There's also the fact that if the Yaris features DI and 6-speed transmissions, the Corolla must too. The business case just may not be strong enough to make these investments. Another thing to consider is reliability and cost-to-repair. These probably favor 4-speeds over 6-speeds, especially for the automatic.
#15613 of 16275 Re: Sales break down [hpmctorque]
Jun 09, 2012 (1:11 pm)
The business case just may not be strong enough to make these investments.
And there you have it. You have neatly placed in a nutshell the message that I think sums up Toyota these days.....the days when it made business sense to just make the best product in each class and charge accordingly are gone I guess. Now it often makes more sense to make the cheapest product....not exactly aspirational, eh?!

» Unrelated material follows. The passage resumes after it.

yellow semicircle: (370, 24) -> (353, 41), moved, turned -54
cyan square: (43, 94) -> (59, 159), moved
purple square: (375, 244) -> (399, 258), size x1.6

#15614 of 16275 Re: Sales break down [nippononly]
Jun 09, 2012 (3:19 pm)
I believe that a key challenge for Toyota, unlike several years ago, is that it has expanded into virtually every segment, when you include Lexus and Scion. That's similar to GM. This degree of vehicle diversification makes it virtually impossible to have leading edge products in every segment. They have to continually ask themselves whether, for example, they'll get a bigger payback from investing in a new transmission for Yaris and Corolla, or an improved battery pack for Prius. The answer may be to invest their marginal yen in Prius, to maintain their lead in hybrids. I imagine that the Prius line has more-long term profit potential than the econobox end of the spectrum.
I'm just conjecturing, I really don't know, but that's what I think.
Ford, on the other hand, took a different approach, by selling its PAG (Premium Auto Group) brands, and shutting down Mercury. It put its resources into fixing its main brand, and now that Ford has recovered, resources are being poured into Lincoln. Given its relatively limited resources, Ford Motor Co. had to make some hard choices. For example, it hasn't introduced RWD sport sedans, but has poured a lot of money into improving fuel economy, which is a higher priority for most consumers.
#15615 of 16275 Re: Sales break down [hpmctorque]
Jun 11, 2012 (8:11 am)
For Toyota, I think having Lexus is somewhat of a handicap. They need to keep Toyota vehicles to "less than Lexus". So that creates a glass ceiling for them - the IS gets DI but the Camry and Avalon cannot.
The lesser Toyotas, then, can't either.
Hyundai doesn't have that handicap, so even the Accent gets DI. Oddly the Elantra doesn't, go figure.